Lab 2 Landsat Image Classification in ArcGIS Pro

Written by Paul Pickell

Lab Overview

Image classification is a common task in image analysis. Land cover classification maps can be useful for calculating the total area of different classes and other spatial information about a land base. In this lab, we will explore simple methods that involve thresholding a spectral index and more complex unsupervised and supervised algorithms. At the end, you will be asked to reflect on the choices and assumptions that were made and what impact those have on the final classification and how we can use it.

Learning Objectives

Calculate a simple spectral index
Apply supervised and unsupervised classification algorithms to create a land cover map
Interpet a confusion matrix

Deliverables

Answers to questions posed throughout the lab handout
Screenshot of NDVI image
Screenshot of ISO cluster map
Screenshot of confusion matrix
Map of supervised EOSD land cover classification

Data

We will be using a Landsat 9 Operational Land Imager 2 (OLI-2) multispectral image and other metadata that are distributed with this product. You can download these data from Canvas.

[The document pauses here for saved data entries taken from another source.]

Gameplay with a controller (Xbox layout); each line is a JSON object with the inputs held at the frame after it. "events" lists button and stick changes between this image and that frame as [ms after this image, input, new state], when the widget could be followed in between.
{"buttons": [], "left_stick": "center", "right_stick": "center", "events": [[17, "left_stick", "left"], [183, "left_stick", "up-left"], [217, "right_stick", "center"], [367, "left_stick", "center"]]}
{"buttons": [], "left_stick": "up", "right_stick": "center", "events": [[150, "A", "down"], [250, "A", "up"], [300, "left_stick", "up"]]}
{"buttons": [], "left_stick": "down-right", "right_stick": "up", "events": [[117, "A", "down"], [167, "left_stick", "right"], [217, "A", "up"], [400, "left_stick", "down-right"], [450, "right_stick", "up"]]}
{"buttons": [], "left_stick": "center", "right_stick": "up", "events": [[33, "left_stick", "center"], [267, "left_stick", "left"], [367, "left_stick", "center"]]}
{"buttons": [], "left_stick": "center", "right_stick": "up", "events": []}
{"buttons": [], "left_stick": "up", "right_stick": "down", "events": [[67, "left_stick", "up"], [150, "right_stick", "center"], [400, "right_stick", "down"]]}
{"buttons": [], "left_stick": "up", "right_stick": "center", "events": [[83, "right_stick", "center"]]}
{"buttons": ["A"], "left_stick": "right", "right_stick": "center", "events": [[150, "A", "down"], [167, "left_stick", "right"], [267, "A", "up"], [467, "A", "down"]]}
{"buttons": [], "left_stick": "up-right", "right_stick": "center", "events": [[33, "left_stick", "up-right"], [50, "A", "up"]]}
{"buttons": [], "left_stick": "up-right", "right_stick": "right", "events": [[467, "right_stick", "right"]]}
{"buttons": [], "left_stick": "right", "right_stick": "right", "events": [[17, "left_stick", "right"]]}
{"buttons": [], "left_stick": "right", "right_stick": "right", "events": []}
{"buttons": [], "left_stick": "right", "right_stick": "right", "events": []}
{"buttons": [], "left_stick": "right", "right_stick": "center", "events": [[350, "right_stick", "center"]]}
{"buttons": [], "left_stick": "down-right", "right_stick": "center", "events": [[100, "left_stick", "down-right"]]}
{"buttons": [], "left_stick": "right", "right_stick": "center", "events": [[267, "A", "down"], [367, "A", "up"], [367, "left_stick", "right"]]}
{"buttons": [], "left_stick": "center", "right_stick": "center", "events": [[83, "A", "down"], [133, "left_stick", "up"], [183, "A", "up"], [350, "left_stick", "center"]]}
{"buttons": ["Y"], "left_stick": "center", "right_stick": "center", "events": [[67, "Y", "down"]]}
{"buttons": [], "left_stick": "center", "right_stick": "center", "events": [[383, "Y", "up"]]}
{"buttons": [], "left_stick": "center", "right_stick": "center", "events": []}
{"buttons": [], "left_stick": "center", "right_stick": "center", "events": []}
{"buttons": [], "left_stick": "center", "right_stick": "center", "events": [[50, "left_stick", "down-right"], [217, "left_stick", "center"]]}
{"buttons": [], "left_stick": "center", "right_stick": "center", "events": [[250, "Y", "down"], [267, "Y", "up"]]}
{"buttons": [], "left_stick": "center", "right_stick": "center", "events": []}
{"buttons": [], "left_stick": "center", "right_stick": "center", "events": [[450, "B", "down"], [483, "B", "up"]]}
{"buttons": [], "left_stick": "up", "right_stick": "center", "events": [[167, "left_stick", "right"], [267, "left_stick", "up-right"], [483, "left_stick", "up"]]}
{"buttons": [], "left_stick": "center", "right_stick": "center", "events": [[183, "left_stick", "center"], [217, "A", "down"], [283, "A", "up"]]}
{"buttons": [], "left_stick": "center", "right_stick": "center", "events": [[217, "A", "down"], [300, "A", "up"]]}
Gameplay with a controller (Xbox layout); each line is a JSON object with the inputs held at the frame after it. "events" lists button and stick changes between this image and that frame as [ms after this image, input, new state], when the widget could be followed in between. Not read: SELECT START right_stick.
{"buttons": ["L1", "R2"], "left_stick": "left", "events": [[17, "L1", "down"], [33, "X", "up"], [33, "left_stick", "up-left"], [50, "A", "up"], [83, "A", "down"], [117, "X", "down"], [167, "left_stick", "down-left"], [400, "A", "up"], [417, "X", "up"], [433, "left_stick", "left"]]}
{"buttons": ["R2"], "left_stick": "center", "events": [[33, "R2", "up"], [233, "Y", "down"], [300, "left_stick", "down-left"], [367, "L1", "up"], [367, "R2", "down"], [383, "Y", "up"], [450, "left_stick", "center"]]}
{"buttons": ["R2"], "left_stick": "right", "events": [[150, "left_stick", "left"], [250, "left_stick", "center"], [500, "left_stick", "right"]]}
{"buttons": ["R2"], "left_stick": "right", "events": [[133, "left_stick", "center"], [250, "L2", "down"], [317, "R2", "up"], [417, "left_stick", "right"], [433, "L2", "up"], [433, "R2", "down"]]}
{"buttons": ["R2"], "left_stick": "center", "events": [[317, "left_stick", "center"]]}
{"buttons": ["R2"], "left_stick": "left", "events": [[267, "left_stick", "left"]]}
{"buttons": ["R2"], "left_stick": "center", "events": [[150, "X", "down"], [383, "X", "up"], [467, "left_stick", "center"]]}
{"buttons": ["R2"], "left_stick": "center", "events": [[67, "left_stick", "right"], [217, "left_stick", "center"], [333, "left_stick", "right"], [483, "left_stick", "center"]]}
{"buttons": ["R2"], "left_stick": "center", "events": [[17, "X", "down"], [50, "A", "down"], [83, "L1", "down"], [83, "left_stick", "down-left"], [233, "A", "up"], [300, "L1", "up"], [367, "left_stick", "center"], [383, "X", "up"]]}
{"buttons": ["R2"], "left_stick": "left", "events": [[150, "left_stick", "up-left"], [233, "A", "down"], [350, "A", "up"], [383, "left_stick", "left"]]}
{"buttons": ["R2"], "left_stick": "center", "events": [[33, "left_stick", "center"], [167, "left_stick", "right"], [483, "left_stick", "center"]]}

Task 1: Prepare data for analysis

Step 1: Open ArcGIS Pro and create a new project. Download the lab data from Canvas and extract those data into your ArcGIS Pro project folder that you just created, usually in C:\Users\you\Documents\ArcGIS\Projects\lab2.

Step 2: Search for the “Compsite Bands” tool in ArcGIS Pro. Add all of the seven surface reflectance bands and then name the output “sr_composite.tif” and save it in your ArcGIS Pro project folder.

Step 3: Right-click the sr_composite.tif layer and open the symbology. Create a 6-5-4 false colour image.

Next, we will calculate some spectral indices from this composite image. Spectral indices are mathematical equations containing spectral reflectance values from two or more wavelengths used to highlight areas of spectral importance in an image. There are a wide variety of spectral indices used to highlight a variety of different land covers and image properties. The Normalized Difference Vegetation Index (NDVI) is a frequently used spectral index that takes advantage of the high near-infrared reflectance and high red absorption properties of healthy vegetation and is therefore often used to quantify vegetation in a remotely sensed multispectral image.

NDVI is calculated with the below formula:

\(\ NDVI = \frac{(NIR - RED)}{(NIR+RED)}\)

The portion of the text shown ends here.